Exercise brief |
Exactly as written, please repeat the data that follows, but not the pictures.

[Source data]
---+---

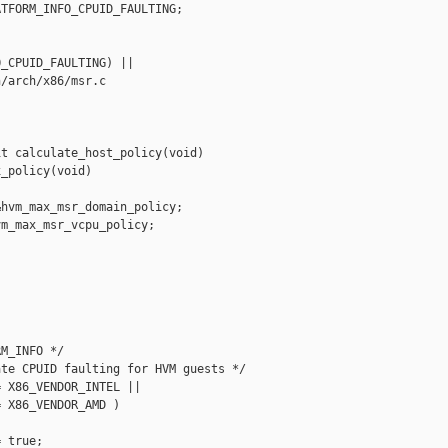
TFORM_INFO_CPUID_FAULTING;

_CPUID_FAULTING) ||

/arch/x86/msr.c

t calculate_host_policy(void)

_policy(void)

hvm_max_msr_domain_policy;

m_max_msr_vcpu_policy;

M_INFO */

te CPUID faulting for HVM guests */

 X86_VENDOR_INTEL ||

 X86_VENDOR_AMD )

 true;
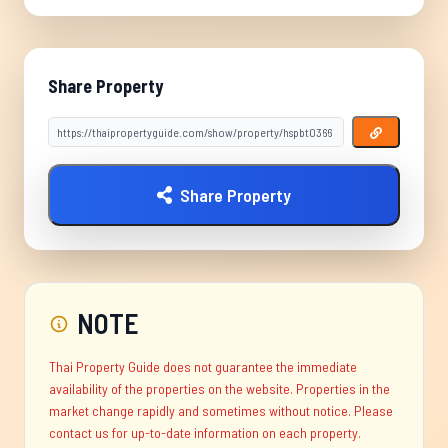
Share Property
Share Property
NOTE
Thai Property Guide does not guarantee the immediate
availability of the properties on the website. Properties in the
market change rapidly and sometimes without notice. Please
contact us for up-to-date information on each property.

---+---

Written solution |
TFORM_INFO_CPUID_FAULTING;

_CPUID_FAULTING) ||

/arch/x86/msr.c

t calculate_host_policy(void)

_policy(void)

hvm_max_msr_domain_policy;

m_max_msr_vcpu_policy;

M_INFO */

te CPUID faulting for HVM guests */

 X86_VENDOR_INTEL ||

 X86_VENDOR_AMD )

 true;
Share Property
Share Property
NOTE
Thai Property Guide does not guarantee the immediate
availability of the properties on the website. Properties in the
market change rapidly and sometimes without notice. Please
contact us for up-to-date information on each property.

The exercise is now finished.